@mlkshnn
|
"Beni kendine bağlayıp delice inandırdıktan sonra terk etmek zorunda mıydın?" ⛈️
.... "Eva başka yere gidebiliriz" dedi Ayla, şaşkın bakışını genç adamdan ayırıp arkadaşına döndü. Eva kafasını iki yana salladı, burada kalmak tüm benliğinin istediği tek şeydi.
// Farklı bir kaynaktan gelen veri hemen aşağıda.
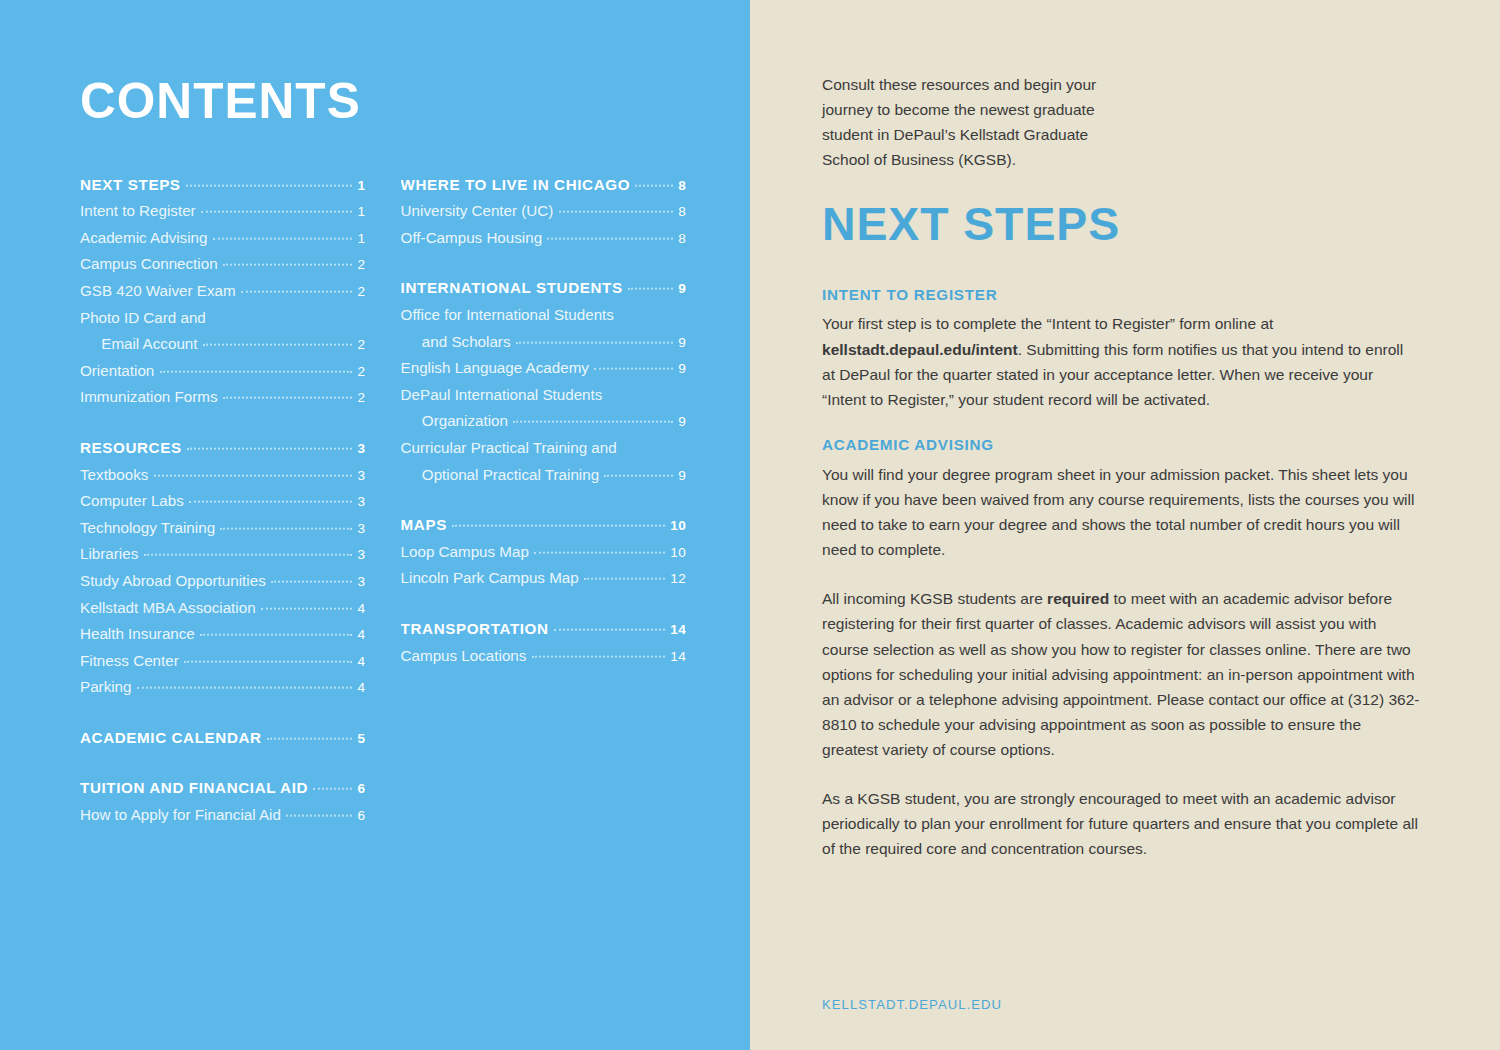CONTENTS
NEXT STEPS 1
Intent to Register 1
Academic Advising 1
Campus Connection 2
GSB 420 Waiver Exam 2
Photo ID Card and
Email Account 2
Orientation 2
Immunization Forms 2
RESOURCES 3
Textbooks 3
Computer Labs 3
Technology Training 3
Libraries 3
Study Abroad Opportunities 3
Kellstadt MBA Association 4
Health Insurance 4
Fitness Center 4
Parking 4
ACADEMIC CALENDAR 5
TUITION AND FINANCIAL AID 6
How to Apply for Financial Aid 6
WHERE TO LIVE IN CHICAGO 8
University Center (UC) 8
Off-Campus Housing 8
INTERNATIONAL STUDENTS 9
Office for International Students
and Scholars 9
English Language Academy 9
DePaul International Students
Organization 9
Curricular Practical Training and
Optional Practical Training 9
MAPS 10
Loop Campus Map 10
Lincoln Park Campus Map 12
TRANSPORTATION 14
Campus Locations 14
Consult these resources and begin your journey to become the newest graduate student in DePaul’s Kellstadt Graduate School of Business (KGSB).
NEXT STEPS
Intent to Register
Your first step is to complete the “Intent to Register” form online at kellstadt.depaul.edu/intent. Submitting this form notifies us that you intend to enroll at DePaul for the quarter stated in your acceptance letter. When we receive your “Intent to Register,” your student record will be activated.
Academic Advising
You will find your degree program sheet in your admission packet. This sheet lets you know if you have been waived from any course requirements, lists the courses you will need to take to earn your degree and shows the total number of credit hours you will need to complete.
All incoming KGSB students are required to meet with an academic advisor before registering for their first quarter of classes. Academic advisors will assist you with course selection as well as show you how to register for classes online. There are two options for scheduling your initial advising appointment: an in-person appointment with an advisor or a telephone advising appointment. Please contact our office at (312) 362-8810 to schedule your advising appointment as soon as possible to ensure the greatest variety of course options.
As a KGSB student, you are strongly encouraged to meet with an academic advisor periodically to plan your enrollment for future quarters and ensure that you complete all of the required core and concentration courses.
kellstadt.depaul.edu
Yüzüne bakmasa, ona kötü günlerini hatırlatsa, nefret ettiğini söylese ve terk edildiği gece hala hafızasında yer alsa da sesini duymak, nefesini hissetmek için çırpınan kalbine ufak bir rahatlama vermek istiyordu.
Kafasını yavaşça öne çevirdi, gözleri arkadaşına döndü. Elleri masanın üzerinde birbirine kenetliydi, kalbi ise her şeye herkese rağmen delice çarpıyordu.
Gözlerini yavaşça kapadı, burnuna bir koku sindi. Masanın tam önünde biri durmuştu, elinde ufak bir not defteri ve bir kalem vardı. Ayla sessizdi, alt dudağını ısırmış arkadaşına ve önlerinde duran garsona bakıyordu.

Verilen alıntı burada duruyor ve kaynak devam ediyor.